> _Saved entries_
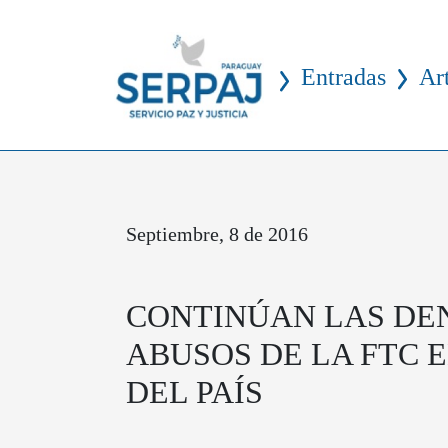
Entradas
Ar
Septiembre, 8 de 2016
CONTINÚAN LAS DE
ABUSOS DE LA FTC 
DEL PAÍS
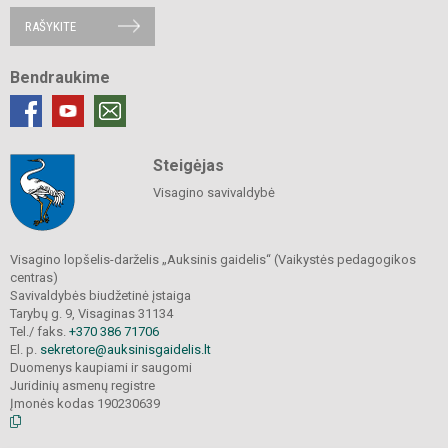
RAŠYKITE
Bendraukime
Steigėjas
Visagino savivaldybė
Visagino lopšelis-darželis „Auksinis gaidelis“ (Vaikystės pedagogikos
centras)
Savivaldybės biudžetinė įstaiga
Tarybų g. 9, Visaginas 31134
Tel./ faks.
+370 386 71706
El. p.
sekretore@auksinisgaidelis.lt
Duomenys kaupiami ir saugomi
Juridinių asmenų registre
Įmonės kodas 190230639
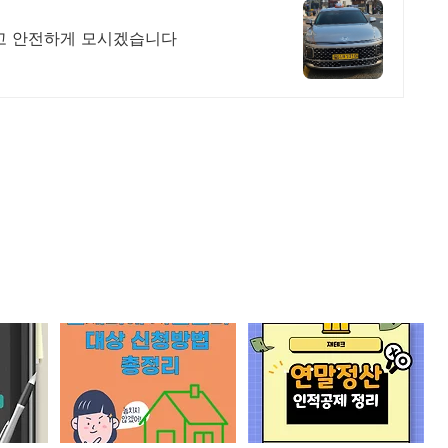
하고 안전하게 모시겠습니다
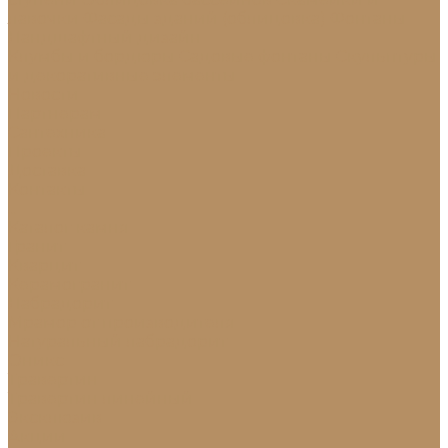
лавочки
Фасады зданий (облицовка)
Фонтаны
Ландшафтный дизайн
Клумбы и бордюры
Садовые фонтаны
Скульптуры
и декоративные элементы
Новости
Партнерам
Сантехника
Проекты
Доставка
Контакты
...
Каталог камня
Гранит
Кварцит
Керамогранит
Лабрадорит
Мрамор от производителя
Натуральный лабрадорит
Оникс
Травертин
Травертин линейный
Эксклюзив
Акции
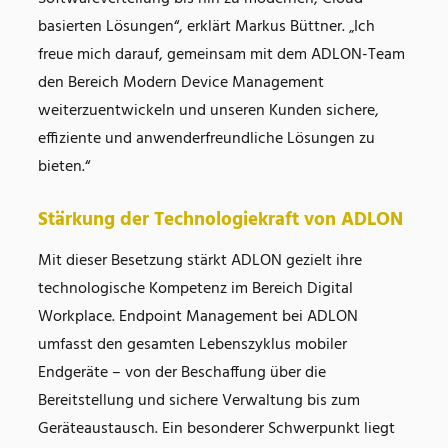
basierten Lösungen“, erklärt Markus Büttner. „Ich
freue mich darauf, gemeinsam mit dem ADLON-Team
den Bereich Modern Device Management
weiterzuentwickeln und unseren Kunden sichere,
effiziente und anwenderfreundliche Lösungen zu
bieten.“
Stärkung der Technologiekraft von ADLON
Mit dieser Besetzung stärkt ADLON gezielt ihre
technologische Kompetenz im Bereich Digital
Workplace. Endpoint Management bei ADLON
umfasst den gesamten Lebenszyklus mobiler
Endgeräte – von der Beschaffung über die
Bereitstellung und sichere Verwaltung bis zum
Geräteaustausch. Ein besonderer Schwerpunkt liegt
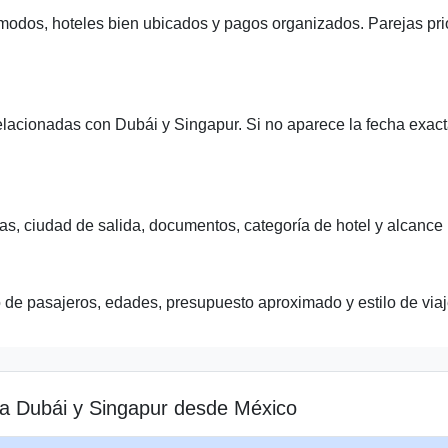
modos, hoteles bien ubicados y pagos organizados. Parejas prio
elacionadas con Dubái y Singapur. Si no aparece la fecha exacta
s, ciudad de salida, documentos, categoría de hotel y alcance re
o de pasajeros, edades, presupuesto aproximado y estilo de viaj
 a Dubái y Singapur desde México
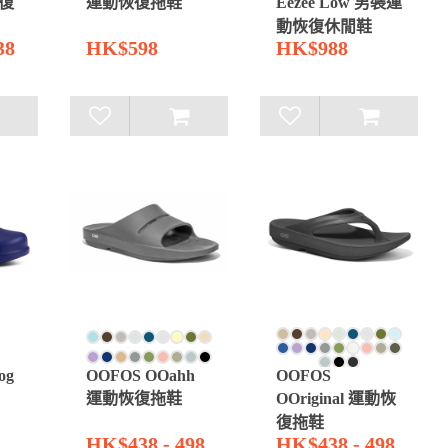
恢復
運動恢復拖鞋
Eezee Low 男裝運
動恢復休閒鞋
38
HK$598
HK$988
og
OOFOS OOahh
OOFOS
運動恢復拖鞋
OOriginal 運動恢
復拖鞋
HK$438 - 498
HK$438 - 498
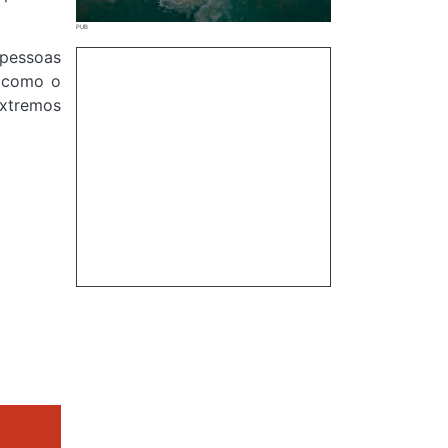
pessoas
l como o
extremos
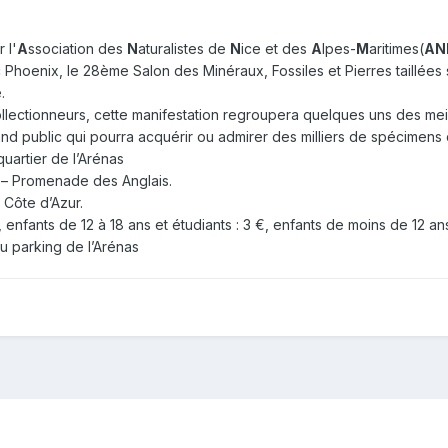
 l'
A
ssociation des
N
aturalistes de
N
ice et des
A
lpes-
M
aritimes(
AN
rc Phoenix, le 28ème Salon des Minéraux, Fossiles et Pierres taillée
.
ollectionneurs, cette manifestation regroupera quelques uns des meil
d public qui pourra acquérir ou admirer des milliers de spécimens
uartier de l’Arénas
n – Promenade des Anglais.
 Côte d’Azur.
, enfants de 12 à 18 ans et étudiants : 3 €, enfants de moins de 12 ans 
au parking de l’Arénas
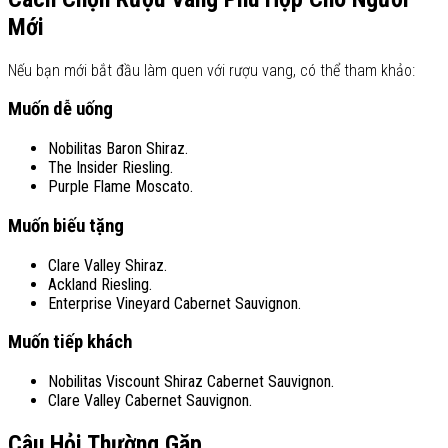
Mới
Nếu bạn mới bắt đầu làm quen với rượu vang, có thể tham khảo:
Muốn dễ uống
Nobilitas Baron Shiraz.
The Insider Riesling.
Purple Flame Moscato.
Muốn biếu tặng
Clare Valley Shiraz.
Ackland Riesling.
Enterprise Vineyard Cabernet Sauvignon.
Muốn tiếp khách
Nobilitas Viscount Shiraz Cabernet Sauvignon.
Clare Valley Cabernet Sauvignon.
Câu Hỏi Thường Gặp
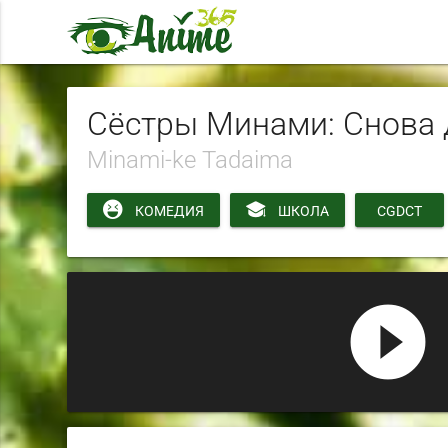
Сёстры Минами: Снова
Minami-ke Tadaima
КОМЕДИЯ
ШКОЛА
CGDCT
play_circle_filled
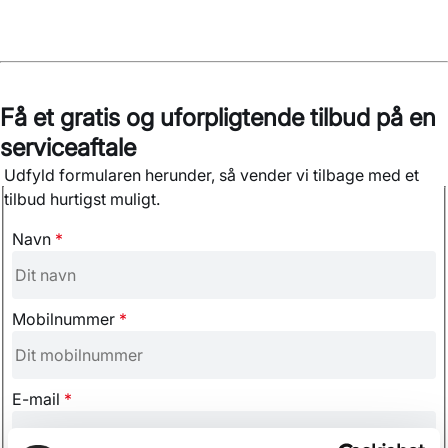
Få et gratis og uforpligtende tilbud på en
serviceaftale
Udfyld formularen herunder, så vender vi tilbage med et
tilbud hurtigst muligt.
Navn
*
Mobilnummer
*
E-mail
*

> _TASK TO COMPLETE_
Return every line of text from these records unchanged, and leave the pictures out.

> _ANSWER_
Entradas
Ar
Septiembre, 8 de 2016
CONTINÚAN LAS DE
ABUSOS DE LA FTC 
DEL PAÍS
RAŠYKITE
Bendraukime
Steigėjas
Visagino savivaldybė
Visagino lopšelis-darželis „Auksinis gaidelis“ (Vaikystės pedagogikos
centras)
Savivaldybės biudžetinė įstaiga
Tarybų g. 9, Visaginas 31134
Tel./ faks.
+370 386 71706
El. p.
sekretore@auksinisgaidelis.lt
Duomenys kaupiami ir saugomi
Juridinių asmenų registre
Įmonės kodas 190230639
하고 안전하게 모시겠습니다
лавочки
Фасады зданий (облицовка)
Фонтаны
Ландшафтный дизайн
Клумбы и бордюры
Садовые фонтаны
Скульптуры
и декоративные элементы
Новости
Партнерам
Сантехника
Проекты
Доставка
Контакты
...
Каталог камня
Гранит
Кварцит
Керамогранит
Лабрадорит
Мрамор от производителя
Натуральный лабрадорит
Оникс
Травертин
Травертин линейный
Эксклюзив
Акции
basierten Lösungen“, erklärt Markus Büttner. „Ich
freue mich darauf, gemeinsam mit dem ADLON-Team
den Bereich Modern Device Management
weiterzuentwickeln und unseren Kunden sichere,
effiziente und anwenderfreundliche Lösungen zu
bieten.“
Stärkung der Technologiekraft von ADLON
Mit dieser Besetzung stärkt ADLON gezielt ihre
technologische Kompetenz im Bereich Digital
Workplace. Endpoint Management bei ADLON
umfasst den gesamten Lebenszyklus mobiler
Endgeräte – von der Beschaffung über die
Bereitstellung und sichere Verwaltung bis zum
Geräteaustausch. Ein besonderer Schwerpunkt liegt
modos, hoteles bien ubicados y pagos organizados. Parejas prio
elacionadas con Dubái y Singapur. Si no aparece la fecha exacta
s, ciudad de salida, documentos, categoría de hotel y alcance re
o de pasajeros, edades, presupuesto aproximado y estilo de viaj
 a Dubái y Singapur desde México
恢復
運動恢復拖鞋
Eezee Low 男裝運
動恢復休閒鞋
38
HK$598
HK$988
og
OOFOS OOahh
OOFOS
運動恢復拖鞋
OOriginal 運動恢
復拖鞋
HK$438 - 498
HK$438 - 498
pessoas
l como o
extremos
 l'
A
ssociation des
N
aturalistes de
N
ice et des
A
lpes-
M
aritimes(
AN
rc Phoenix, le 28ème Salon des Minéraux, Fossiles et Pierres taillée
.
ollectionneurs, cette manifestation regroupera quelques uns des meil
d public qui pourra acquérir ou admirer des milliers de spécimens
uartier de l’Arénas
n – Promenade des Anglais.
 Côte d’Azur.
, enfants de 12 à 18 ans et étudiants : 3 €, enfants de moins de 12 ans 
au parking de l’Arénas
Mới
Nếu bạn mới bắt đầu làm quen với rượu vang, có thể tham khảo:
Muốn dễ uống
Nobilitas Baron Shiraz.
The Insider Riesling.
Purple Flame Moscato.
Muốn biếu tặng
Clare Valley Shiraz.
Ackland Riesling.
Enterprise Vineyard Cabernet Sauvignon.
Muốn tiếp khách
Nobilitas Viscount Shiraz Cabernet Sauvignon.
Clare Valley Cabernet Sauvignon.
Câu Hỏi Thường Gặp
Сёстры Минами: Снова
Minami-ke Tadaima
КОМЕДИЯ
ШКОЛА
CGDCT
play_circle_filled
Få et gratis og uforpligtende tilbud på en
serviceaftale
Udfyld formularen herunder, så vender vi tilbage med et
tilbud hurtigst muligt.
Navn
*
Mobilnummer
*
E-mail
*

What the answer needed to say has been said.